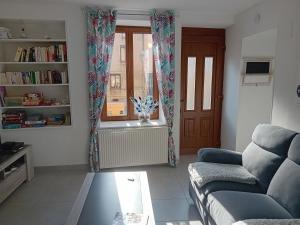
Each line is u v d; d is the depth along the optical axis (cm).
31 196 290
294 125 258
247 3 322
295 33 253
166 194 296
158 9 353
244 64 370
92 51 341
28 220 243
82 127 364
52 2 326
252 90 380
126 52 391
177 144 393
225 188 217
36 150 358
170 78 369
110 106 403
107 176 245
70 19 337
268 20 300
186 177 347
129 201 196
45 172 362
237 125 385
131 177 242
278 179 201
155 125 378
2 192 267
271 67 376
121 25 381
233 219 168
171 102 373
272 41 369
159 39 357
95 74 347
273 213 174
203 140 452
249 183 224
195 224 236
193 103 437
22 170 314
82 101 358
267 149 233
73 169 371
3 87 346
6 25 346
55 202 277
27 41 342
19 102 347
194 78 429
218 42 422
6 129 344
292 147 204
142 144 371
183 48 414
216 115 446
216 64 428
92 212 180
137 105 391
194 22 377
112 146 363
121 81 399
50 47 341
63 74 350
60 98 372
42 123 354
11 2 322
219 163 271
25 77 340
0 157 283
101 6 339
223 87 434
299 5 247
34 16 329
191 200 281
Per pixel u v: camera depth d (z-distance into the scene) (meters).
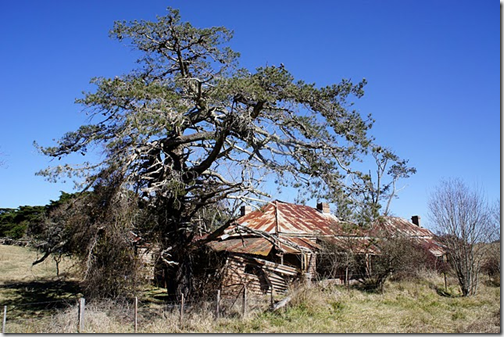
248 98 16.94
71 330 12.90
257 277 22.73
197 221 21.25
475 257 24.39
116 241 16.75
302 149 17.48
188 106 17.44
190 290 19.53
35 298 20.34
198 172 20.39
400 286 24.77
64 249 19.89
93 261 16.78
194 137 19.45
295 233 27.16
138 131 14.86
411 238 27.31
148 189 17.66
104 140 17.06
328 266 25.12
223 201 21.39
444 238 25.61
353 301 19.61
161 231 19.30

=====

Assignment: Every line from the top of the records above to the line with "110 106 403", inclusive, should be duplicated exactly, minus the pictures.

Answer space:
Each line is u v d; d is the depth along the optical axis (cm).
31 196 290
294 125 258
247 3 322
295 33 253
166 194 296
158 9 353
244 64 370
92 51 341
28 220 243
82 127 364
52 2 326
252 90 380
126 52 391
177 144 393
225 188 217
36 150 358
170 78 369
110 106 403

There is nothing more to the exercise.